Problem statement ->
Which lines of the records contain the word "мало"? Report each of those lines in full.

[Items listed in a dataset]
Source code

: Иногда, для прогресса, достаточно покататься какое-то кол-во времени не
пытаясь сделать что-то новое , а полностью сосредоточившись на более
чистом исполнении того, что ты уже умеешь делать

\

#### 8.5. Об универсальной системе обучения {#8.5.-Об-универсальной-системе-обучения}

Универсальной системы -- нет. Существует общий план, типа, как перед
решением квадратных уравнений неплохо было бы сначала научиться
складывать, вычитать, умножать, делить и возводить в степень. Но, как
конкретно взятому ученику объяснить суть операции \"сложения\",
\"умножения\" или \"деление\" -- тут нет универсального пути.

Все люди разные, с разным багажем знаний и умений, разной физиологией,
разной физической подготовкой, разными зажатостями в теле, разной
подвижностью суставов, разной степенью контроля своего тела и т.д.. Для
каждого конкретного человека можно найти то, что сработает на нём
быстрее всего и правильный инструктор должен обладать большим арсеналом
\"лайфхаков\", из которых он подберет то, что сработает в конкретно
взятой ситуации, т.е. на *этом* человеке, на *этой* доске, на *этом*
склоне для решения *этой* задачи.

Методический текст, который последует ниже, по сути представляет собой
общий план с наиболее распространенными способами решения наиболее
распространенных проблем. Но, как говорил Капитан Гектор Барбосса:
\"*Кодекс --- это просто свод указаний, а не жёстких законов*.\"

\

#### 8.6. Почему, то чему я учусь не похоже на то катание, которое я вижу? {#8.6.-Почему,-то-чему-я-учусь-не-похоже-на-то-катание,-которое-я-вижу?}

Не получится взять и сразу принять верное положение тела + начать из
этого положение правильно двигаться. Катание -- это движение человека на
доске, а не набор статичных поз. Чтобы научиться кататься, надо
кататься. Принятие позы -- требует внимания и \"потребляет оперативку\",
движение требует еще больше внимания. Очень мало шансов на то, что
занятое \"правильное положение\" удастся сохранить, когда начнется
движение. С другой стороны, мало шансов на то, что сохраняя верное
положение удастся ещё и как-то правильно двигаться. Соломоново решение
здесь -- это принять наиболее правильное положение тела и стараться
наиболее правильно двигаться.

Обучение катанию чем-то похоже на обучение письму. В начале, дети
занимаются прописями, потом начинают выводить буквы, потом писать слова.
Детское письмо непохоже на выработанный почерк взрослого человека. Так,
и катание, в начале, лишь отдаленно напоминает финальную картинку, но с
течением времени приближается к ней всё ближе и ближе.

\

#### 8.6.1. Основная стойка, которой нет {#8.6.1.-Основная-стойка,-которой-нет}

Exercise result ->
движение требует еще больше внимания. Очень мало шансов на то, что
движение. С другой стороны, мало шансов на то, что сохраняя верное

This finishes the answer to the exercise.